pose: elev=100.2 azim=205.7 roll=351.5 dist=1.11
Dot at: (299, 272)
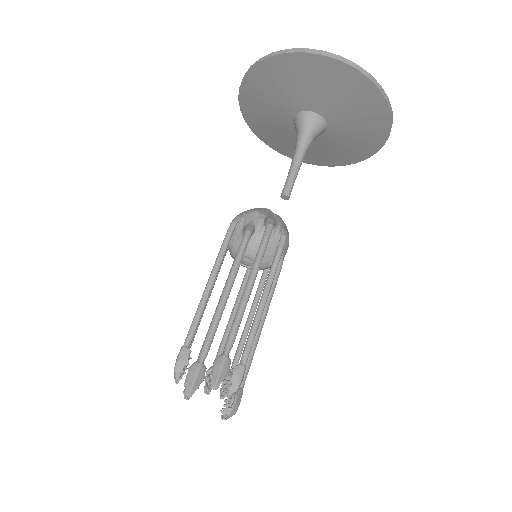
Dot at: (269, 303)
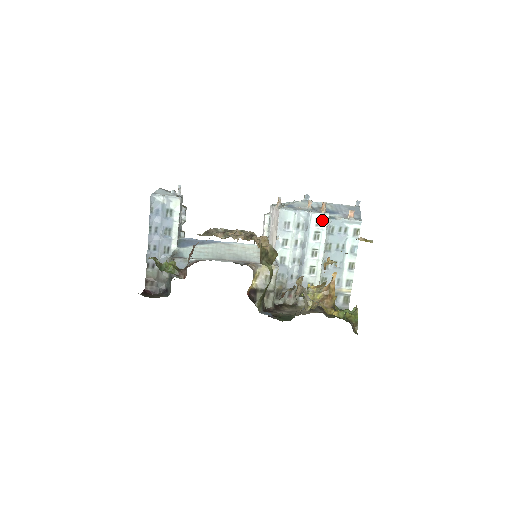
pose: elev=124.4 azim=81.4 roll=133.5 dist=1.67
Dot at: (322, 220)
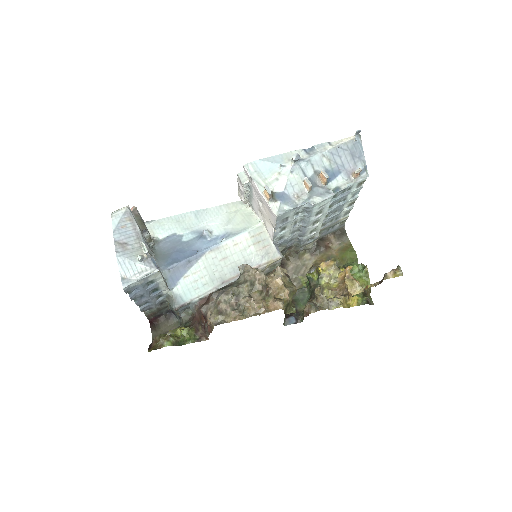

--- Exercise requirements ---
Extract every line above verbatim, in order, and omit the pictures from your output.

--- Full response ---
pose: elev=100.2 azim=205.7 roll=351.5 dist=1.11
Dot at: (299, 272)
Dot at: (269, 303)
pose: elev=124.4 azim=81.4 roll=133.5 dist=1.67
Dot at: (322, 220)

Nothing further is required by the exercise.